• _Task material_:
----------

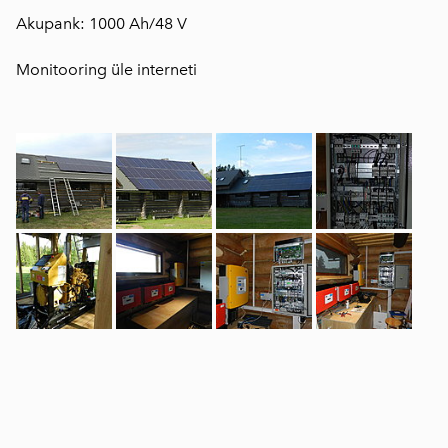
Akupank: 1000 Ah/48 V
Monitooring üle interneti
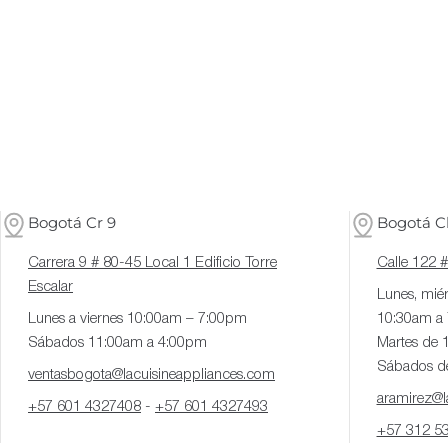
Bogotá Cr 9
Bogotá Cl
Carrera 9 # 80-45 Local 1 Edificio Torre
Calle 122 
Escalar
Lunes, miér
Lunes a viernes 10:00am – 7:00pm
10:30am a
Sábados 11:00am a 4:00pm
Martes de 
Sábados d
ventasbogota@lacuisineappliances.com
aramirez@la
+57 601 4327408
-
+57 601 4327493
+57 312 5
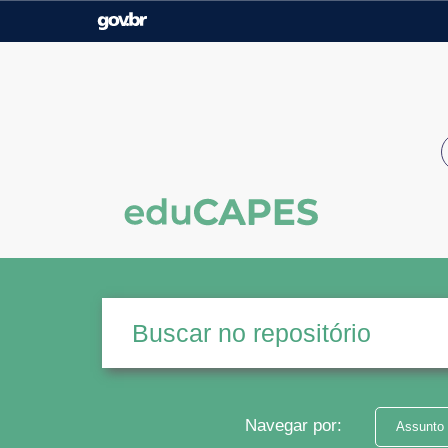
Casa Civil
Ministério da Justiça e
Segurança Pública
Ministério da Agricultura,
Ministério da Educação
Pecuária e Abastecimento
Ministério do Meio Ambiente
Ministério do Turismo
Secretaria de Governo
Gabinete de Segurança
Institucional
Navegar por:
Assunto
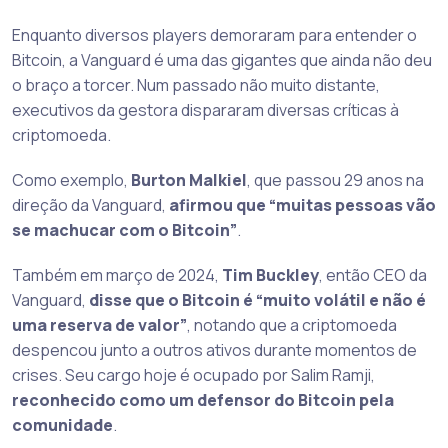
Enquanto diversos players demoraram para entender o
Bitcoin, a Vanguard é uma das gigantes que ainda não deu
o braço a torcer. Num passado não muito distante,
executivos da gestora dispararam diversas críticas à
criptomoeda.
Como exemplo,
Burton Malkiel
, que passou 29 anos na
direção da Vanguard,
afirmou que “muitas pessoas vão
se machucar com o Bitcoin”
.
Também em março de 2024,
Tim Buckley
, então CEO da
Vanguard,
disse que o Bitcoin é “muito volátil e não é
uma reserva de valor”
, notando que a criptomoeda
despencou junto a outros ativos durante momentos de
crises. Seu cargo hoje é ocupado por Salim Ramji,
reconhecido como um defensor do Bitcoin pela
comunidade
.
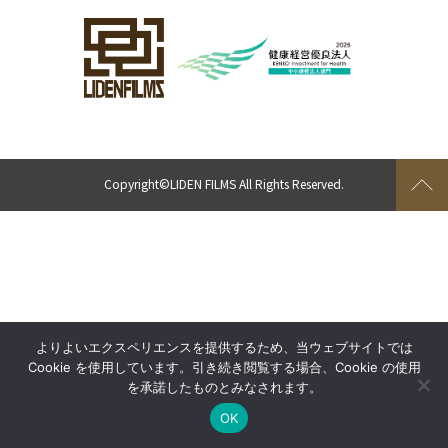
Copyright©
LIDEN FILMS
All Rights Reserved.
よりよいエクスペリエンスを提供するため、当ウェブサイトでは
Cookie を使用しています。引き続き閲覧する場合、Cookie の使用
を承諾したものとみなされます。
OK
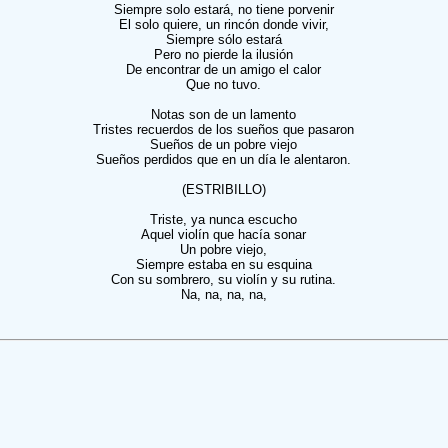
Siempre solo estará, no tiene porvenir
El solo quiere, un rincón donde vivir,
Siempre sólo estará
Pero no pierde la ilusión
De encontrar de un amigo el calor
Que no tuvo.
Notas son de un lamento
Tristes recuerdos de los sueños que pasaron
Sueños de un pobre viejo
Sueños perdidos que en un día le alentaron.
(ESTRIBILLO)
Triste, ya nunca escucho
Aquel violín que hacía sonar
Un pobre viejo,
Siempre estaba en su esquina
Con su sombrero, su violín y su rutina.
Na, na, na, na,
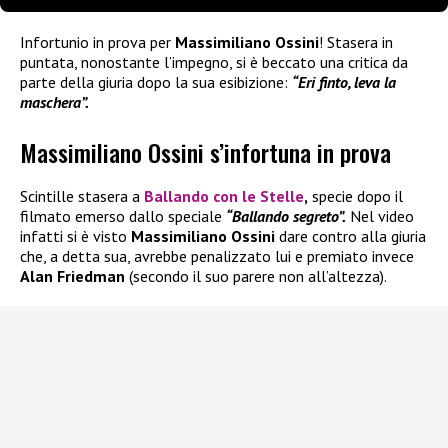
Infortunio in prova per
Massimiliano Ossini
! Stasera in
puntata, nonostante l’impegno, si è beccato una critica da
parte della giuria dopo la sua esibizione:
“Eri finto, leva la
maschera”.
Massimiliano Ossini s’infortuna in prova
Scintille stasera a
Ballando con le Stelle
,
specie dopo il
filmato emerso dallo speciale
“Ballando segreto”.
Nel video
infatti si è visto
Massimiliano Ossini
dare contro alla giuria
che, a detta sua, avrebbe penalizzato lui e premiato invece
Alan Friedman
(secondo il suo parere non all’altezza).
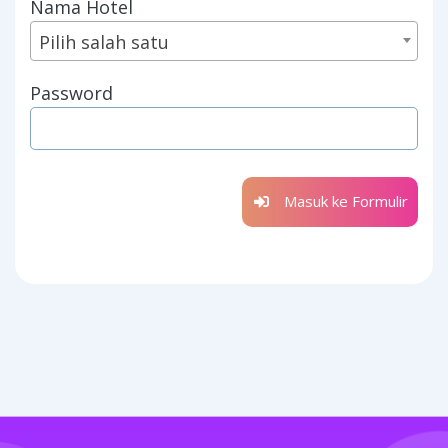
Nama Hotel
Pilih salah satu
Password
Masuk ke Formulir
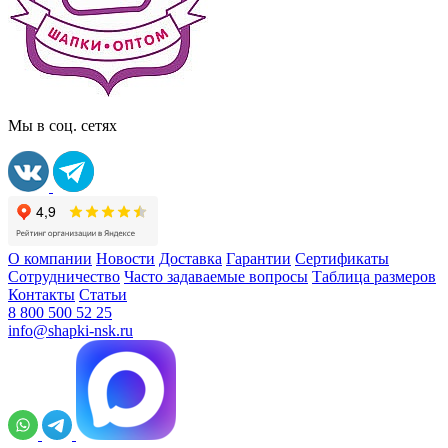
Мы в соц. сетях
О компании
Новости
Доставка
Гарантии
Сертификаты
Сотрудничество
Часто задаваемые вопросы
Таблица размеров
Контакты
Статьи
8 800 500 52 25
info@shapki-nsk.ru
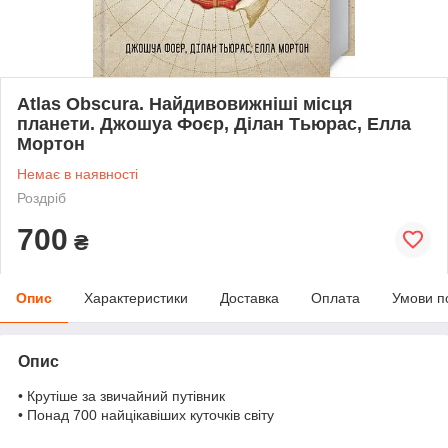
Atlas Obscura. Найдивовижніші місця
планети. Джошуа Фоєр, Ділан Тьюрас, Елла
Мортон
Немає в наявності
Роздріб
700
₴
Опис
Характеристики
Доставка
Оплата
Умови п
Опис
• Крутіше за звичайний путівник
• Понад 700 найцікавіших куточків світу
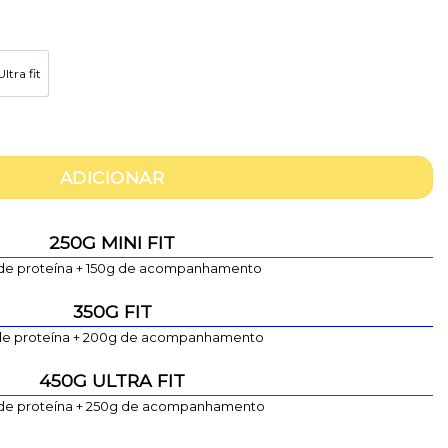
ltra fit
450g Ultra fit
sta de cogumelos e ervilhas (vegan)
ADICIONAR
250G MINI FIT
de proteína + 150g de acompanhamento
350G FIT
de proteína + 200g de acompanhamento
450G ULTRA FIT
de proteína + 250g de acompanhamento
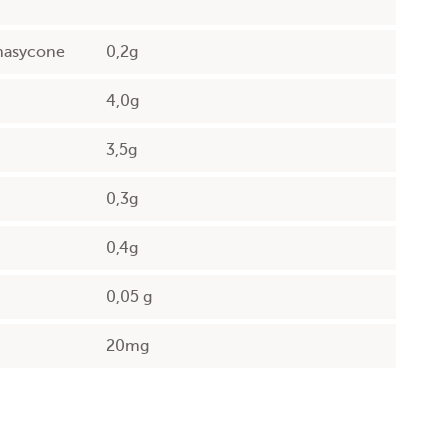
nasycone
0,2g
4,0g
3,5g
0,3g
0,4g
0,05 g
20mg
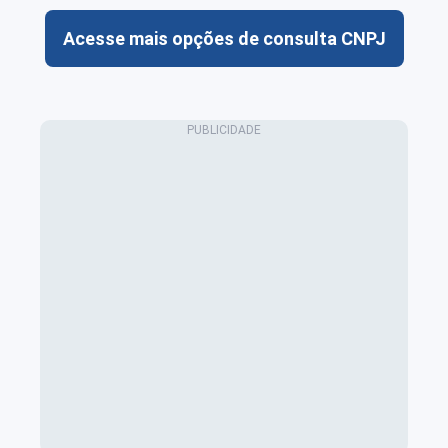
Acesse mais opções de consulta CNPJ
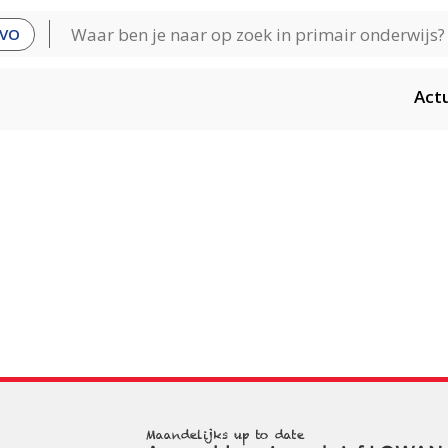
VO
Act
Maandelijks up to date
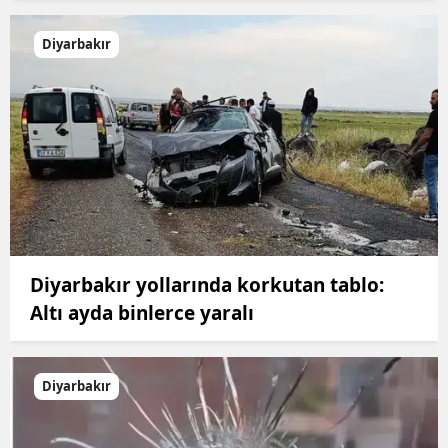
Diyarbakır
Diyarbakır yollarında korkutan tablo:
Altı ayda binlerce yaralı
Diyarbakır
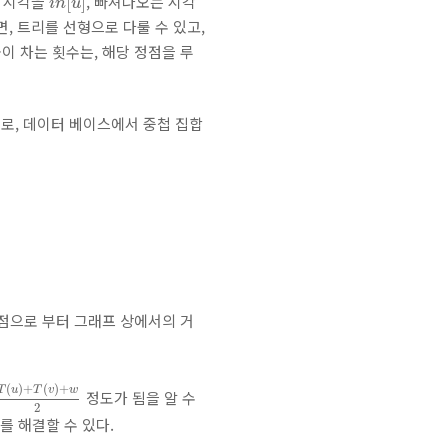
는 시각을
, 빠져나오는 시각
[
]
i
n
u
면, 트리를 선형으로 다룰 수 있고,
 물이 차는 횟수는, 해당 정점을 루
제로, 데이터 베이스에서 중첩 집합
작점으로 부터 그래프 상에서의 거
T
(
u
)
+
T
(
v
)
+
w
2
(
)
+
(
)
+
T
u
T
v
w
정도가 됨을 알 수
2
제를 해결할 수 있다.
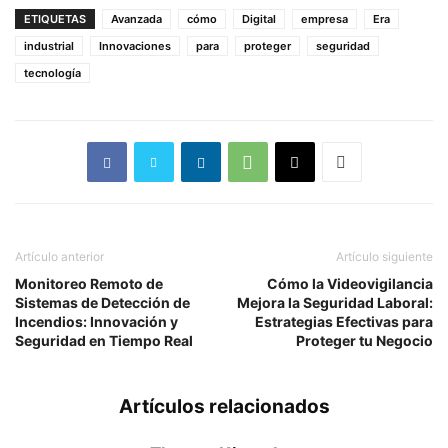
ETIQUETAS
Avanzada
cómo
Digital
empresa
Era
industrial
Innovaciones
para
proteger
seguridad
tecnología
Artículo anterior
Artículo siguiente
Monitoreo Remoto de
Cómo la Videovigilancia
Sistemas de Detección de
Mejora la Seguridad Laboral:
Incendios: Innovación y
Estrategias Efectivas para
Seguridad en Tiempo Real
Proteger tu Negocio
Artículos relacionados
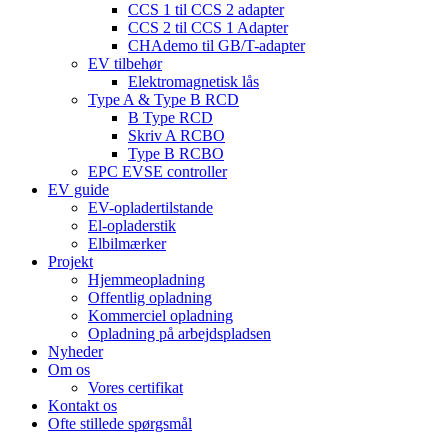
CCS 1 til CCS 2 adapter
CCS 2 til CCS 1 Adapter
CHAdemo til GB/T-adapter
EV tilbehør
Elektromagnetisk lås
Type A & Type B RCD
B Type RCD
Skriv A RCBO
Type B RCBO
EPC EVSE controller
EV guide
EV-opladertilstande
El-opladerstik
Elbilmærker
Projekt
Hjemmeopladning
Offentlig opladning
Kommerciel opladning
Opladning på arbejdspladsen
Nyheder
Om os
Vores certifikat
Kontakt os
Ofte stillede spørgsmål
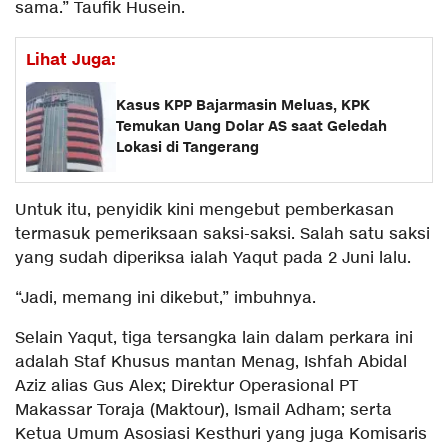
sama.” Taufik Husein.
Lihat Juga:
Kasus KPP Bajarmasin Meluas, KPK
Temukan Uang Dolar AS saat Geledah
Lokasi di Tangerang
Untuk itu, penyidik kini mengebut pemberkasan
termasuk pemeriksaan saksi-saksi. Salah satu saksi
yang sudah diperiksa ialah Yaqut pada 2 Juni lalu.
“Jadi, memang ini dikebut,” imbuhnya.
Selain Yaqut, tiga tersangka lain dalam perkara ini
adalah Staf Khusus mantan Menag, Ishfah Abidal
Aziz alias Gus Alex; Direktur Operasional PT
Makassar Toraja (Maktour), Ismail Adham; serta
Ketua Umum Asosiasi Kesthuri yang juga Komisaris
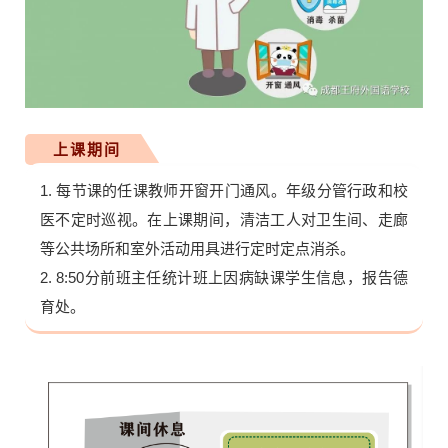
上课期间
1. 每节课的任课教师开窗开门通风。年级分管行政和校
医不定时巡视。在上课期间，清洁工人对卫生间、走廊
等公共场所和室外活动用具进行定时定点消杀。
2. 8:50分前班主任统计班上因病缺课学生信息，报告德
育处。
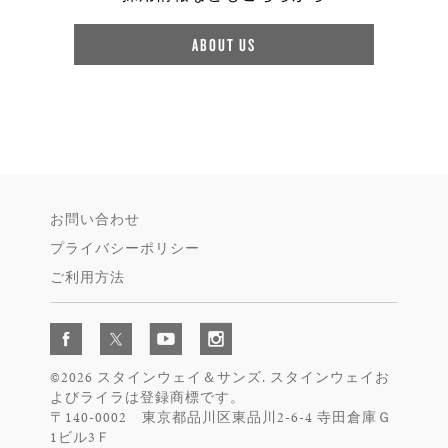
ABOUT US
お問い合わせ
プライバシーポリシー
ご利用方法
©2026 スタインウェイ＆サンズ. スタインウェイお
よびライラは登録商標です。
〒140-0002 東京都品川区東品川2-6-4 寺田倉庫Ｇ
1ビル3Ｆ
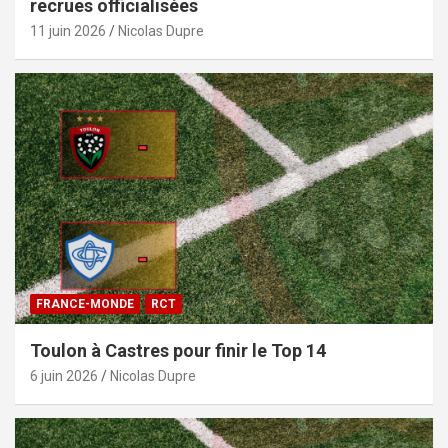
recrues officialisées
11 juin 2026
Nicolas Dupre
FRANCE-MONDE
RCT
Toulon à Castres pour finir le Top 14
6 juin 2026
Nicolas Dupre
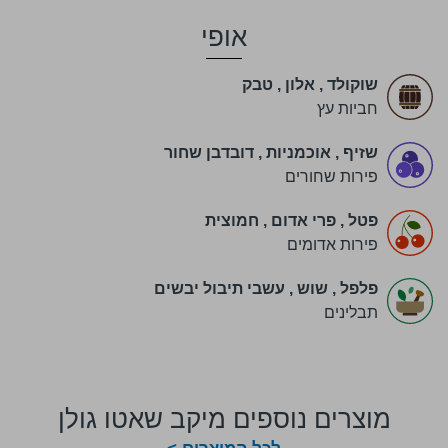
אופי
שוקולד
,
אלון
,
טבק
חביות עץ
שזיף
,
אוכמניות
,
דובדבן שחור
פירות שחורים
פטל
,
פרי אדום
,
חמוצית
פירות אדומים
פלפל
,
שוש
,
עשבי תיבול יבשים
תבלינים
מוצרים נוספים מיקב שאטו גולן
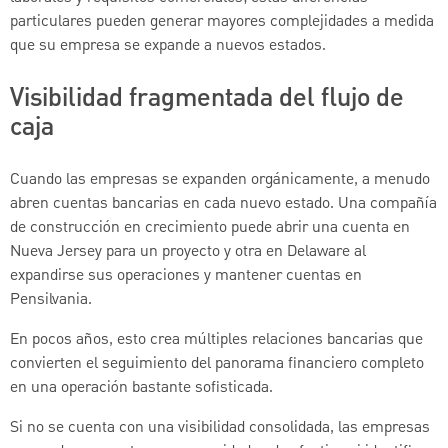
particulares pueden generar mayores complejidades a medida
que su empresa se expande a nuevos estados.
Visibilidad fragmentada del flujo de
caja
Cuando las empresas se expanden orgánicamente, a menudo
abren cuentas bancarias en cada nuevo estado. Una compañía
de construcción en crecimiento puede abrir una cuenta en
Nueva Jersey para un proyecto y otra en Delaware al
expandirse sus operaciones y mantener cuentas en
Pensilvania.
En pocos años, esto crea múltiples relaciones bancarias que
convierten el seguimiento del panorama financiero completo
en una operación bastante sofisticada.
Si no se cuenta con una visibilidad consolidada, las empresas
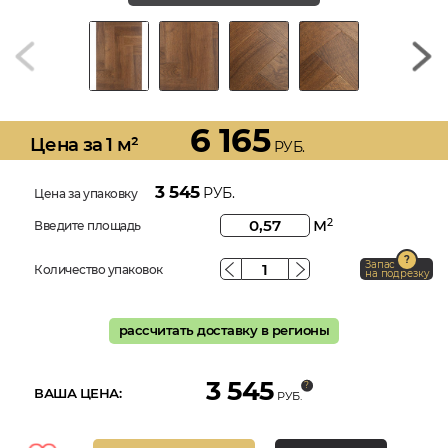
6 165
Цена за 1 м²
РУБ.
3 545
РУБ.
Цена за упаковку
м
2
Введите площадь
Запас
Количество упаковок
на подрезку
рассчитать доставку в регионы
3 545
ВАША ЦЕНА:
РУБ.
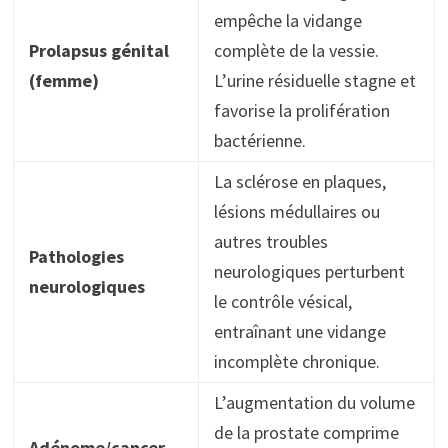
empêche la vidange
Prolapsus génital
complète de la vessie.
(femme)
L’urine résiduelle stagne et
favorise la prolifération
bactérienne.
La sclérose en plaques,
lésions médullaires ou
autres troubles
Pathologies
neurologiques perturbent
neurologiques
le contrôle vésical,
entraînant une vidange
incomplète chronique.
L’augmentation du volume
de la prostate comprime
Adénome/cancer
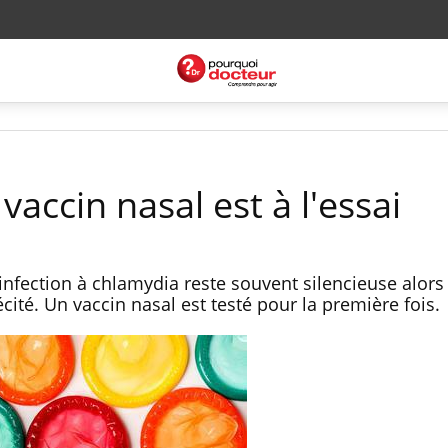
vaccin nasal est à l'essai
infection à chlamydia reste souvent silencieuse alors 
écité. Un vaccin nasal est testé pour la première fois.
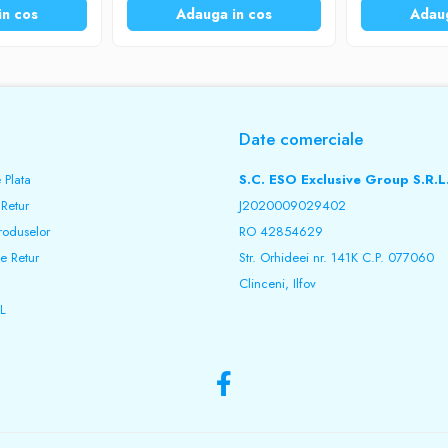
in cos
Adauga in cos
Adaug
Date comerciale
 Plata
S.C. ESO Exclusive Group S.R.L
 Retur
J2020009029402
roduselor
RO 42854629
e Retur
Str. Orhideei nr. 141K C.P. 077060
Clinceni, Ilfov
L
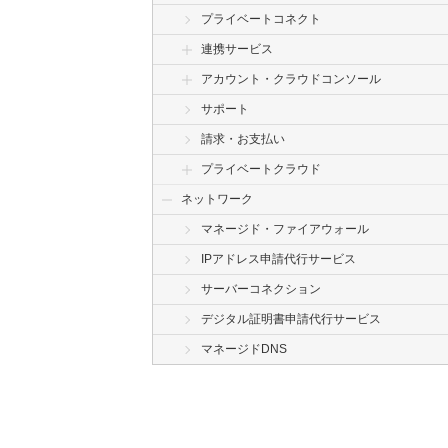
プライベートコネクト
連携サービス
アカウント・クラウドコンソール
サポート
請求・お支払い
プライベートクラウド
ネットワーク
マネージド・ファイアウォール
IPアドレス申請代行サービス
サーバーコネクション
デジタル証明書申請代行サービス
マネージドDNS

----------

• _What to do_:
Print the lines of the listing above from the line with "Siempre solo estará, no tiene porvenir" up to and including the line with "Masuk ke Formulir", reproducing each one unchanged. Leave the picture markers out of your answer.

• _Problem solution_:
Siempre solo estará, no tiene porvenir
El solo quiere, un rincón donde vivir,
Siempre sólo estará
Pero no pierde la ilusión
De encontrar de un amigo el calor
Que no tuvo.
Notas son de un lamento
Tristes recuerdos de los sueños que pasaron
Sueños de un pobre viejo
Sueños perdidos que en un día le alentaron.
(ESTRIBILLO)
Triste, ya nunca escucho
Aquel violín que hacía sonar
Un pobre viejo,
Siempre estaba en su esquina
Con su sombrero, su violín y su rutina.
Na, na, na, na,
Infortunio in prova per
Massimiliano Ossini
! Stasera in
puntata, nonostante l’impegno, si è beccato una critica da
parte della giuria dopo la sua esibizione:
“Eri finto, leva la
maschera”.
Massimiliano Ossini s’infortuna in prova
Scintille stasera a
Ballando con le Stelle
,
specie dopo il
filmato emerso dallo speciale
“Ballando segreto”.
Nel video
infatti si è visto
Massimiliano Ossini
dare contro alla giuria
che, a detta sua, avrebbe penalizzato lui e premiato invece
Alan Friedman
(secondo il suo parere non all’altezza).
Nama Hotel
Pilih salah satu
Password
Masuk ke Formulir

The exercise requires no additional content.